Building Supply Chains for Big Data

For a business making shoes, having a reliable supply of quality leather and other materials is vital. For an organization in the business of selling data products, having a reliable supply of raw data is equally vital. The hidden cost of any reporting or business intelligence implementation has always been in data preparation, so as organizations start to commercialize their data, creation of an effective and efficient data supply chain will increase profitability and reduce lead times when provisioning data products.

At Mo-Data, we build Data Supply Chains that create a reliable process of data acquisition, provide the broad and deep supply of data for data scientists and then establish the infrastructure required to provision it in a compelling and efficient manner to the end customers.

Click on the Infographic to download

Infographics

Stage I - Sourcing

The data supply chain begins with capturing all possible sources of data - from internal transactional and reporting systems, from the public domain, social data and from partners and customers.

The 'data lake' is a conceptual structure that simply recognizes all of the different sources, in their entirety and stored in whatever silo using whatever storage structure.
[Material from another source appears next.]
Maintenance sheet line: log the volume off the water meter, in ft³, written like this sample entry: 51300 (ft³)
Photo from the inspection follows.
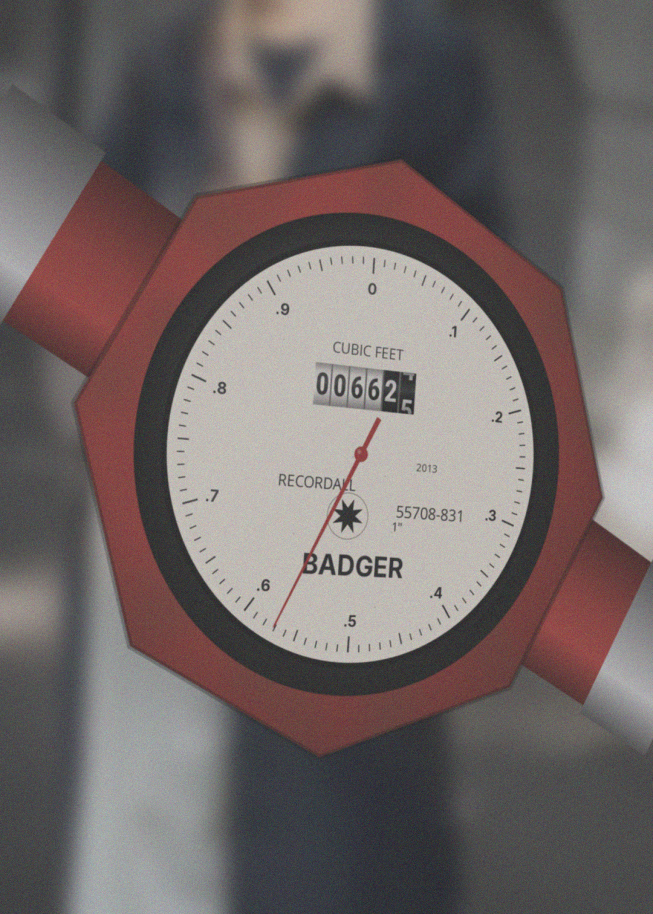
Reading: 6624.57 (ft³)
As unadulterated as possible.

In the old world of data warehousing and business intelligence, we built systems that would efficiently answer pre-determined questions. For example, a mobile phone network might ask how much should we bill our customers on a monthly basis, showing them a breakdown of charges by day or by call - so the call duration, time and distance might be retained, but the signal strength during the call would be discarded as unneccessary.

However, in the world of big data and data science, the answers are easy to determine, but the figuring out the right questions is where competitive advantage lives. The same mobile phone network might discover that a subscribers with a weak signal strength over critical periods in the day would be more likely to switch networks after three weeks. Answering such a question would require that signal strength data.

Stage II - Data Science

The data scientist is the inventor of insights - or at the very least the prover of the insights. As such, they will need to gain access to all possible data sources and to be able to request and acquire new sources. The problem for data scientists is how to NOT spend valuable research cycles on cleaning and preparing data prior to analysis - normalizing, dealing with data anomalies (where the data is clearly incorrect), bringing in streaming data and other operations that can be done by cheaper resources.
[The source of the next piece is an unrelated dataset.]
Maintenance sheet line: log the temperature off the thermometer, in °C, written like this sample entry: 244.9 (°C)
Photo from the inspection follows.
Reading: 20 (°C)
The data supply chain approach advocates for a number of standard tools, processes and procedures to be put in place - sometimes these are low-tech guidelines for those supplying data to follow - other times these may be NLP processes to add structure to unstructured data streams. The idea is to minimize the cleaning work required by the data scientist to allow them to focus on generating the right insights.
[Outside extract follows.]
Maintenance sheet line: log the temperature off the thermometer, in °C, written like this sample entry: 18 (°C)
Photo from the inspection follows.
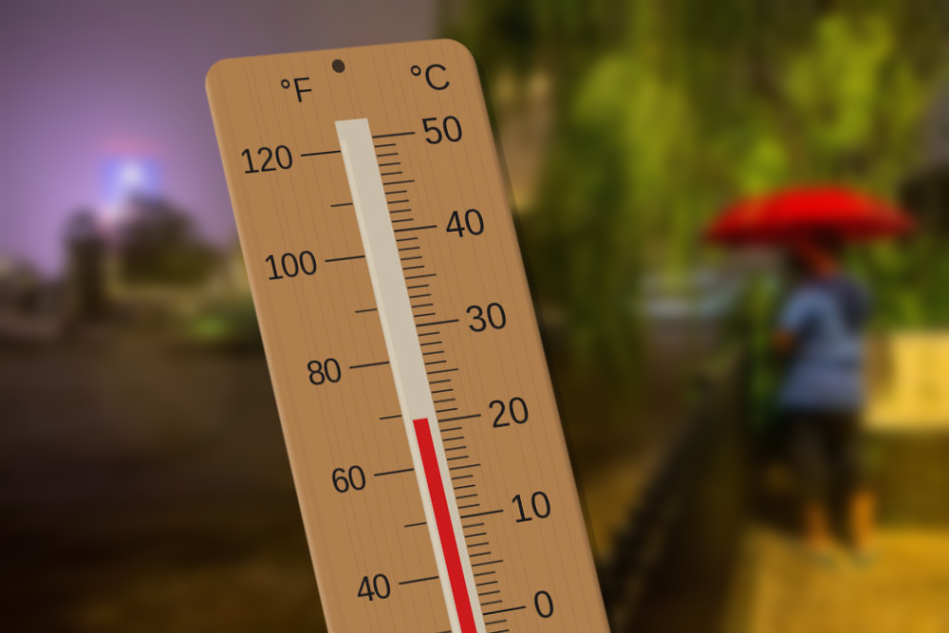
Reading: 20.5 (°C)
Once the insight has been created, whether that is a trend, an anomaly, an aggregation or some sort of visualization, the value of that insight can be proven in a text environment.

Stage III - Provisioning

At the point where there is an insight of value, the data product manager will be able to pick this up (of course, the original request or suggestion for a data product may have come from the product manager). Their role is to determine the optimal product-market for the insight and to work out how to provision that insight to the end customer (internal or external).

The provisioning maybe how that insight could be consumed by other processes -as an example, back to the mobile network insight regarding signal strength, customers who can be predicted to switch due to ongoing network quality issues at home could be proactively sent signal boosters. Other productizations could be dashboards or new data related services.

The data supply chain will ensure that the new data products could be provisioned to provide reliability, availability and accuracy and to be able to do that cost effectively.